• Exercise inputs:

↓↓↓

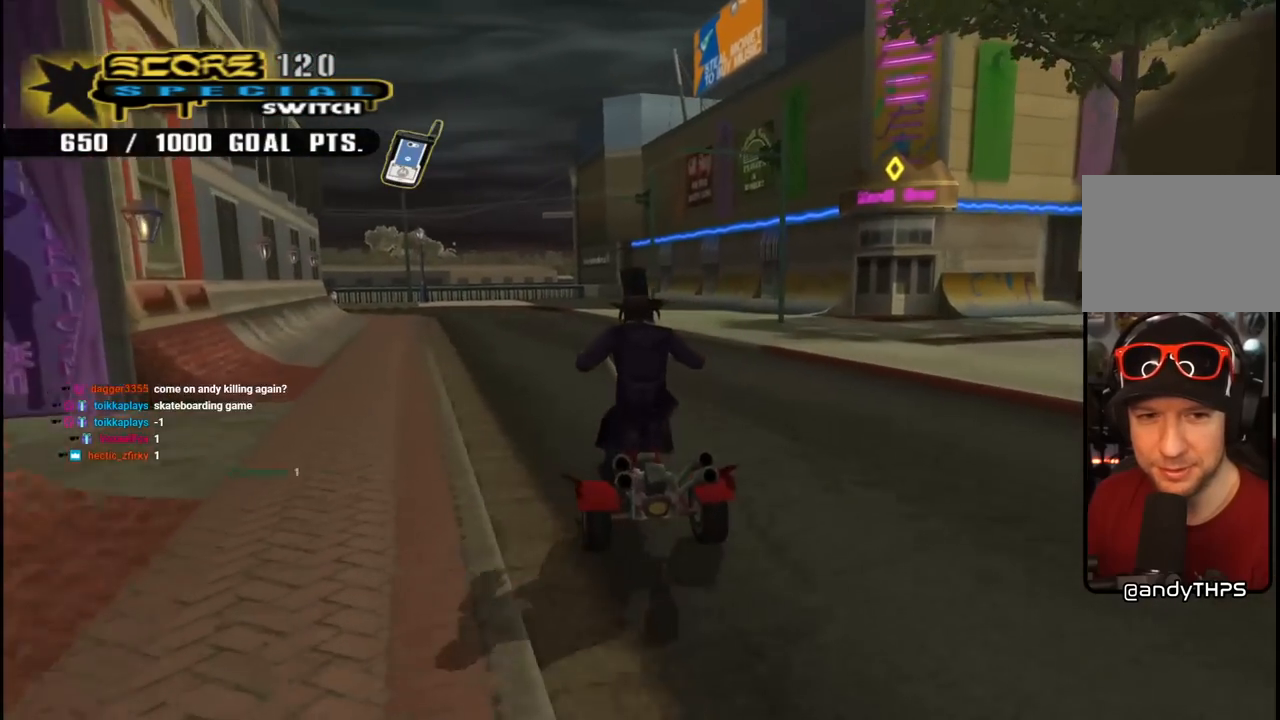
{"buttons": ["CROSS", "DPAD_DOWN", "DPAD_RIGHT"], "left_stick": "center", "right_stick": "center", "events": []}
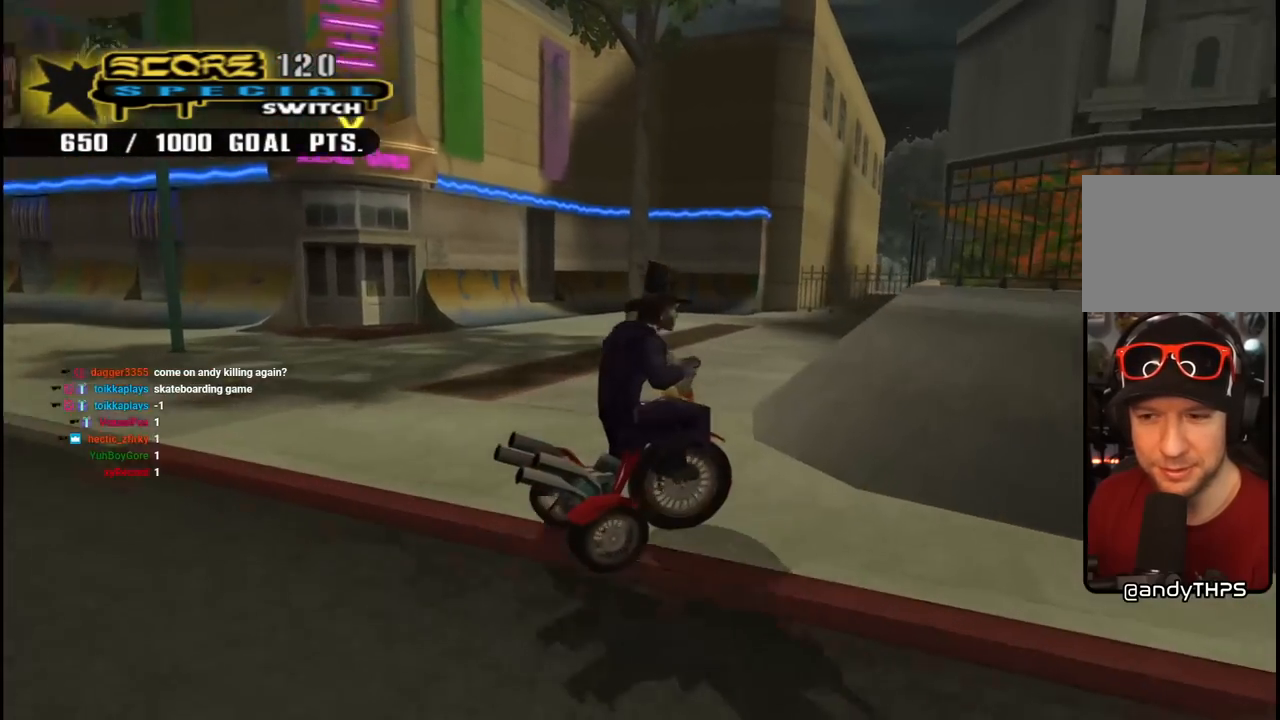
{"buttons": ["TRIANGLE"], "left_stick": "center", "right_stick": "center", "events": [[333, "DPAD_DOWN", "up"], [333, "DPAD_RIGHT", "up"], [417, "CROSS", "up"], [483, "TRIANGLE", "down"]]}
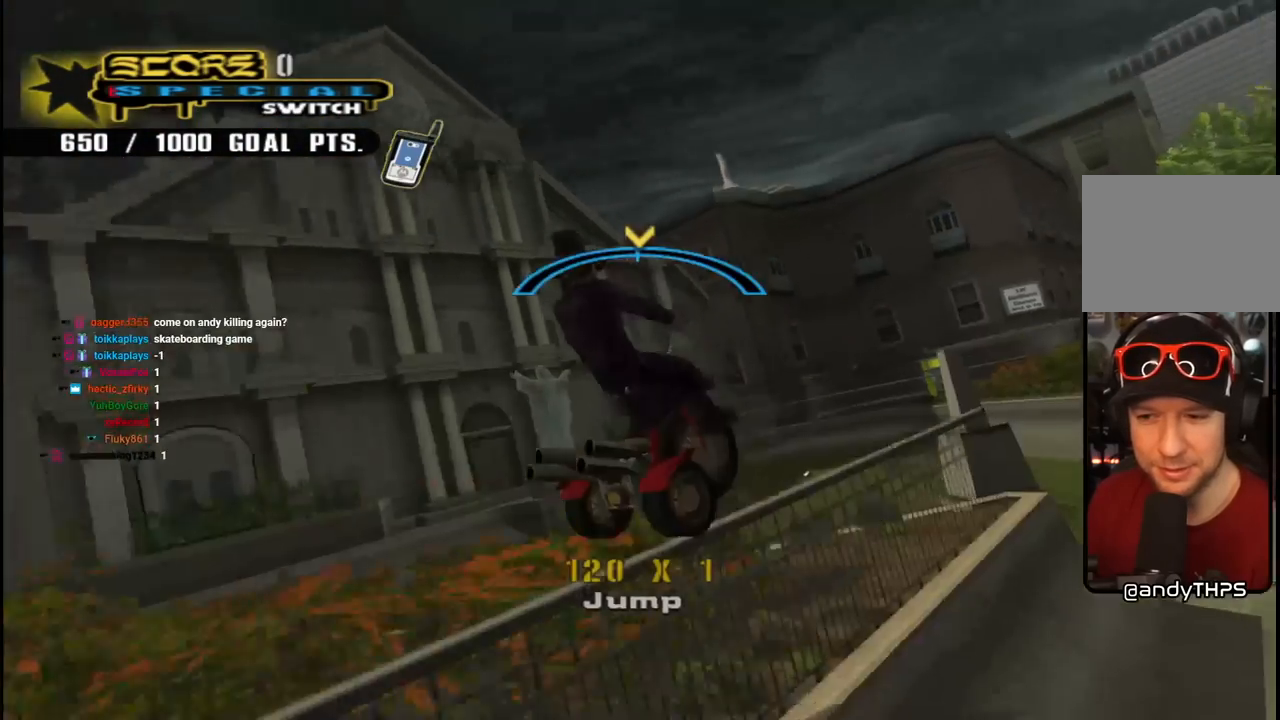
{"buttons": [], "left_stick": "center", "right_stick": "center", "events": [[283, "TRIANGLE", "up"], [300, "CROSS", "down"], [367, "CROSS", "up"]]}
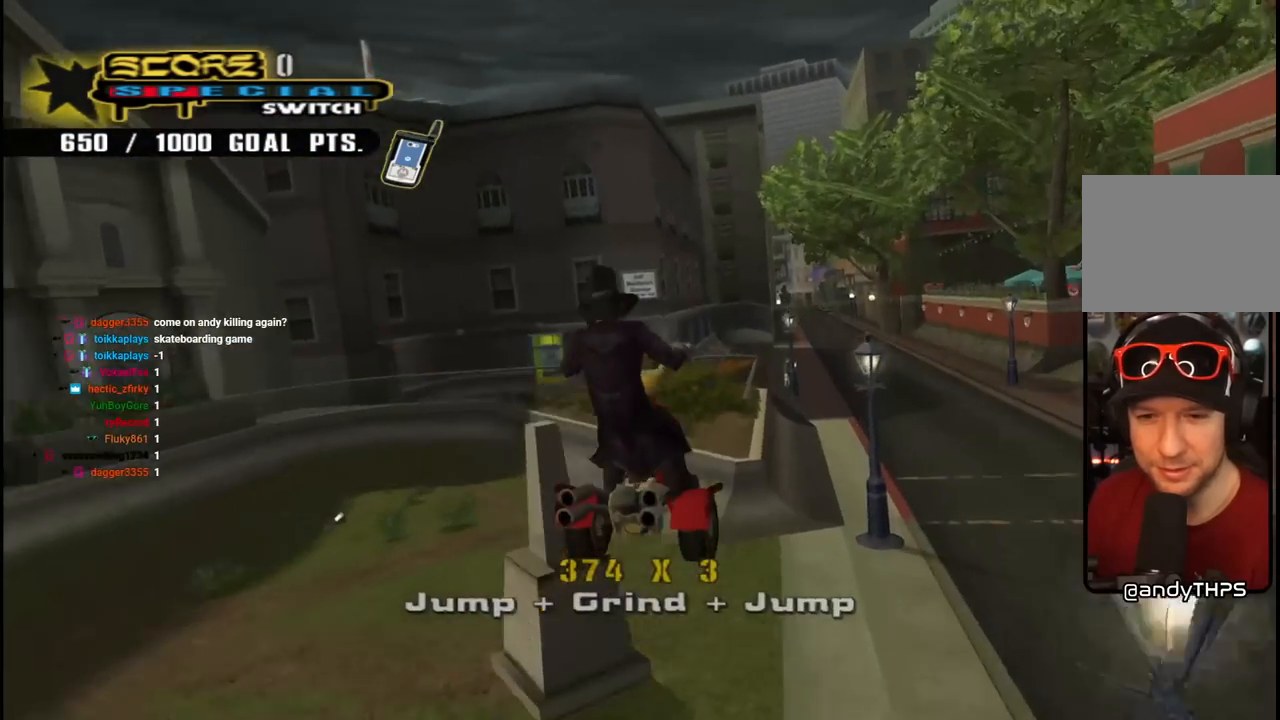
{"buttons": ["TRIANGLE"], "left_stick": "center", "right_stick": "center", "events": [[350, "TRIANGLE", "down"]]}
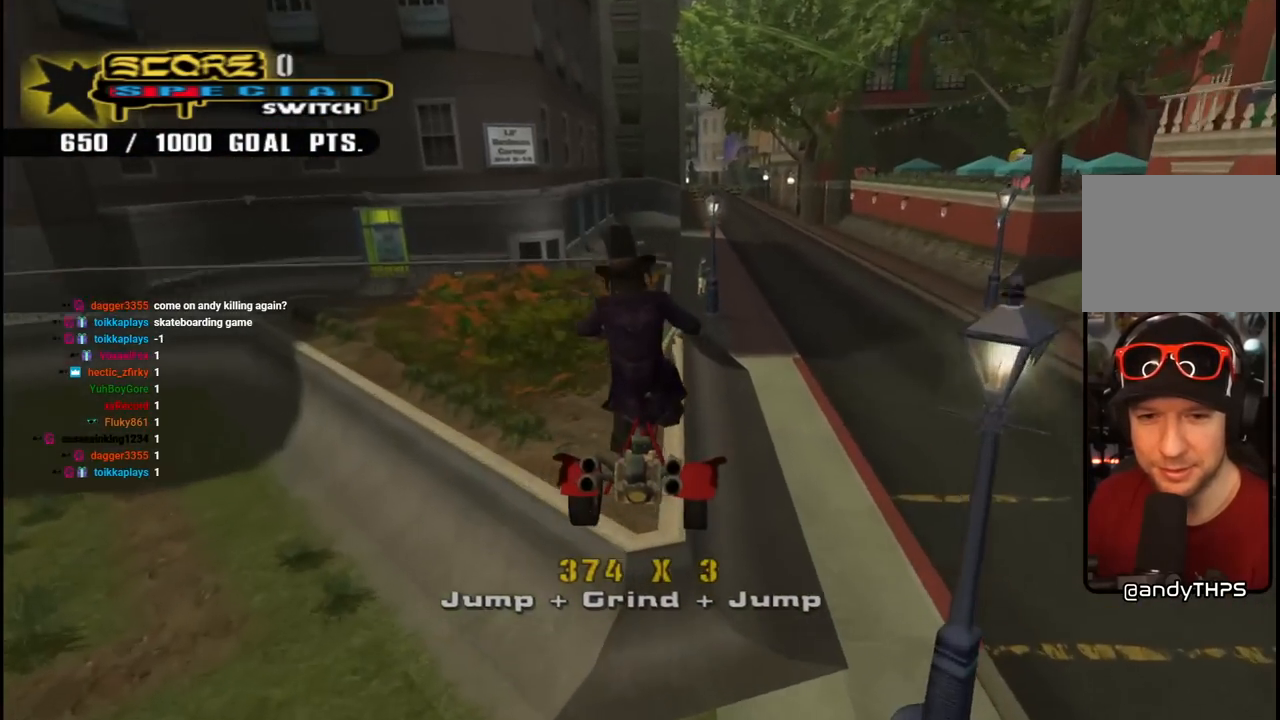
{"buttons": [], "left_stick": "center", "right_stick": "center", "events": [[200, "CROSS", "down"], [217, "TRIANGLE", "up"], [300, "CROSS", "up"], [300, "DPAD_RIGHT", "down"], [417, "DPAD_RIGHT", "up"]]}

↑↑↑

• Task brief: Every record above must be repeated exactly, with the pictures dropped.

• Solution for this exercise:
{"buttons": ["CROSS", "DPAD_DOWN", "DPAD_RIGHT"], "left_stick": "center", "right_stick": "center", "events": []}
{"buttons": ["TRIANGLE"], "left_stick": "center", "right_stick": "center", "events": [[333, "DPAD_DOWN", "up"], [333, "DPAD_RIGHT", "up"], [417, "CROSS", "up"], [483, "TRIANGLE", "down"]]}
{"buttons": [], "left_stick": "center", "right_stick": "center", "events": [[283, "TRIANGLE", "up"], [300, "CROSS", "down"], [367, "CROSS", "up"]]}
{"buttons": ["TRIANGLE"], "left_stick": "center", "right_stick": "center", "events": [[350, "TRIANGLE", "down"]]}
{"buttons": [], "left_stick": "center", "right_stick": "center", "events": [[200, "CROSS", "down"], [217, "TRIANGLE", "up"], [300, "CROSS", "up"], [300, "DPAD_RIGHT", "down"], [417, "DPAD_RIGHT", "up"]]}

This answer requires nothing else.